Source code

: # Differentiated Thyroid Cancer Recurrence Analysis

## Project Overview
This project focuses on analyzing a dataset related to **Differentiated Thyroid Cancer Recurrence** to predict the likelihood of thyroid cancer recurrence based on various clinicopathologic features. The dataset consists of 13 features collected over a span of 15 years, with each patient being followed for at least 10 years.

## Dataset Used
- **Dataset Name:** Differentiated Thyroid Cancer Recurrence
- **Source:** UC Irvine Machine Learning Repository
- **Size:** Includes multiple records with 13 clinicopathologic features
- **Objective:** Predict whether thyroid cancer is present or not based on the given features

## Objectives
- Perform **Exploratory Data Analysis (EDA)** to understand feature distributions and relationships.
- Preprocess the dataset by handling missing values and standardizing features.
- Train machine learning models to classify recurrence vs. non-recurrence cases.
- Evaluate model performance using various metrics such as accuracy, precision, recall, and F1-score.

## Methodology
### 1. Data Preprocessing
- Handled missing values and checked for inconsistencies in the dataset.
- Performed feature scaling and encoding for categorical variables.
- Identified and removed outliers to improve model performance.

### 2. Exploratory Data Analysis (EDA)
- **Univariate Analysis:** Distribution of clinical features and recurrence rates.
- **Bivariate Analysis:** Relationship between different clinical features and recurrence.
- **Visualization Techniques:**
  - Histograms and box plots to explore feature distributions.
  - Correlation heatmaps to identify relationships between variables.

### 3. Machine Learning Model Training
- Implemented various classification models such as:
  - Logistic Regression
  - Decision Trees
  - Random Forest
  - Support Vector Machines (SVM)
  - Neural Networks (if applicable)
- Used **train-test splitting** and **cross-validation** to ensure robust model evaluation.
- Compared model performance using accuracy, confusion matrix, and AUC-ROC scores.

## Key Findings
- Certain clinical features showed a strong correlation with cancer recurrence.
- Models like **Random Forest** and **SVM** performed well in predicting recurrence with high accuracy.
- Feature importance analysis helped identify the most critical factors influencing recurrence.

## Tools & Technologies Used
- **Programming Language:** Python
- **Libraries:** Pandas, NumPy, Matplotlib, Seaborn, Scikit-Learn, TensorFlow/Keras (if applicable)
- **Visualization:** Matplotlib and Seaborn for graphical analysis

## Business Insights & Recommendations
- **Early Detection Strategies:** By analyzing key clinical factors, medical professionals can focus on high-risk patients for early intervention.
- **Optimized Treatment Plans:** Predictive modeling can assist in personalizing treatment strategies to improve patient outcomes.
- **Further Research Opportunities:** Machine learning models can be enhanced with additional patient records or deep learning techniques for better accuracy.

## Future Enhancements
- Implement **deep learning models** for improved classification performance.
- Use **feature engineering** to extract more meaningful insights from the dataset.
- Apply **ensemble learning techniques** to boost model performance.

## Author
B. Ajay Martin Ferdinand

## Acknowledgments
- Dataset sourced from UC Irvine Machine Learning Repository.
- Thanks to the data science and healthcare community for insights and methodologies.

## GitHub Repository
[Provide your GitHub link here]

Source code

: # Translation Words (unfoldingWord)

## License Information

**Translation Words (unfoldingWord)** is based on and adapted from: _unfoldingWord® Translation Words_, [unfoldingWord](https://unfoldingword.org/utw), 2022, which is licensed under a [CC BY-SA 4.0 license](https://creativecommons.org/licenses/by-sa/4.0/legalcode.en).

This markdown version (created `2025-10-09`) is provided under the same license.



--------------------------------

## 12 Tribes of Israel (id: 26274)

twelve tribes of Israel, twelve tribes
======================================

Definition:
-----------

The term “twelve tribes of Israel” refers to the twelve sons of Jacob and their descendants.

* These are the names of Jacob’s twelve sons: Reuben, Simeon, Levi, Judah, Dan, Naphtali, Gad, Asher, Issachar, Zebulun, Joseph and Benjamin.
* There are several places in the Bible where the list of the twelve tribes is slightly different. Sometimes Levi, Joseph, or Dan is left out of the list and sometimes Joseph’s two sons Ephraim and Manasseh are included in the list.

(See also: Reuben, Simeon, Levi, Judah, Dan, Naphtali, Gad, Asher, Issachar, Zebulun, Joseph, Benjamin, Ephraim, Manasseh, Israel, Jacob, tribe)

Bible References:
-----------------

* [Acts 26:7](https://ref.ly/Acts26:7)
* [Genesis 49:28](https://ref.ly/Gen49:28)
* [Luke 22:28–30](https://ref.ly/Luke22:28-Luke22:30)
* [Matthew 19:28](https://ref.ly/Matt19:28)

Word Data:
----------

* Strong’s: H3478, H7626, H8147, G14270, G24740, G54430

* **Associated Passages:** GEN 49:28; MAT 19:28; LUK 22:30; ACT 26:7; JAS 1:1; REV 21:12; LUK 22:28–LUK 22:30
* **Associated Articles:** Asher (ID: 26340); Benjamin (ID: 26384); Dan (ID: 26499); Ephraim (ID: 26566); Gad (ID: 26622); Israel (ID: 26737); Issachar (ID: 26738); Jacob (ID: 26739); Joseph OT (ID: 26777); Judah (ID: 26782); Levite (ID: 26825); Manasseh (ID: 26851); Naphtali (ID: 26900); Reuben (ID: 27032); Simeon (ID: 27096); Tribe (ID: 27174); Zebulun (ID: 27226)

==================================================

→ **WHAT YOU HAVE TO DO**
Repeat, word for word, the lines above between the line holding "- **Univariate Analysis:**" and the line holding "- Histograms and", inclusive; omit everything else.

→ **RESPONSE BOX**
- **Univariate Analysis:** Distribution of clinical features and recurrence rates.
- **Bivariate Analysis:** Relationship between different clinical features and recurrence.
- **Visualization Techniques:**
  - Histograms and box plots to explore feature distributions.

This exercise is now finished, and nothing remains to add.